On one side are the millions of Americans—increasingly, children—who suffer from life-threatening food allergies. This includes 1.8 millions who are allergic to peanuts. This side also includes medical professionals who know how serious peanut allergies can be. For some sufferers, the mere whiff of peanut dust can trigger anaphylactic shock—an acute reaction that drops the blood pressure and constricts the bronchia to the point that breathing is impossible. Many food allergy sufferers don’t fly on planes. They don’t enjoy the same freedom most of us do.

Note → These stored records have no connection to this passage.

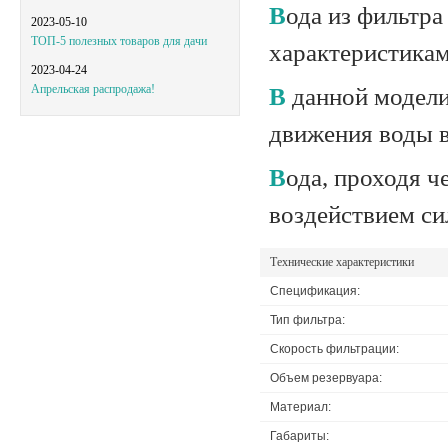
Вода из фильтра Keosan по своим качествам и информационным
2023-05-10
ТОП-5 полезных товаров для дачи
характеристикам
2023-04-24
Апрельская распродажа!
В данной модели водоочистителя - применяется принцип естественного
движения воды в
Вода, проходя через различные слои в почве, перемещается под
воздействием си
Технические характеристики
Спецификация:
Тип фильтра:
Скорость фильтрации:
Объем резервуара:
Материал:
Габариты: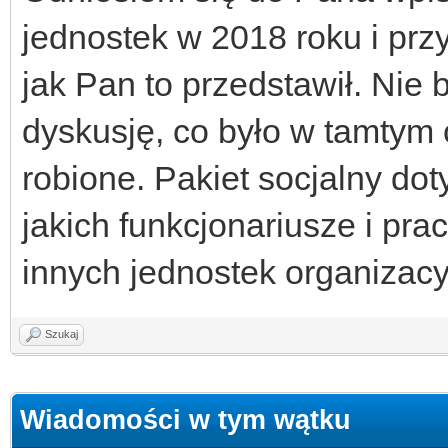
jednostek w 2018 roku i prz
jak Pan to przedstawił. Nie
dyskusję, co było w tamtym c
robione. Pakiet socjalny do
jakich funkcjonariusze i pr
innych jednostek organizacy
Szukaj
Wiadomości w tym wątku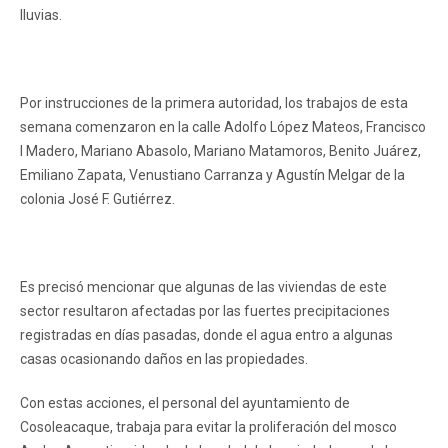
lluvias.
Por instrucciones de la primera autoridad, los trabajos de esta
semana comenzaron en la calle Adolfo López Mateos, Francisco
I Madero, Mariano Abasolo, Mariano Matamoros, Benito Juárez,
Emiliano Zapata, Venustiano Carranza y Agustín Melgar de la
colonia José F. Gutiérrez.
Es precisó mencionar que algunas de las viviendas de este
sector resultaron afectadas por las fuertes precipitaciones
registradas en días pasadas, donde el agua entro a algunas
casas ocasionando daños en las propiedades.
Con estas acciones, el personal del ayuntamiento de
Cosoleacaque, trabaja para evitar la proliferación del mosco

On the other side are the many more Americans who don’t suffer food allergies and who want the freedom to eat one of the last free foods in aviation: the goober. Joining the pro-peanut forces, of course, are America’s peanut farmers, processors, packagers, the airlines, and the retailers. They have an obvious economic interest in the issue, but the larger values of freedom of choice and of markets are at stake, too.

The Obama administration is considering what to do in this peanut battle: Whose rights shall prevail? I’ll write this week about the options the feds are thinking about, as well as more issues about values and food allergies.

For now, tell us: Whose side are you on? Why? Do you or anyone you know restrict their movement due to food allergies?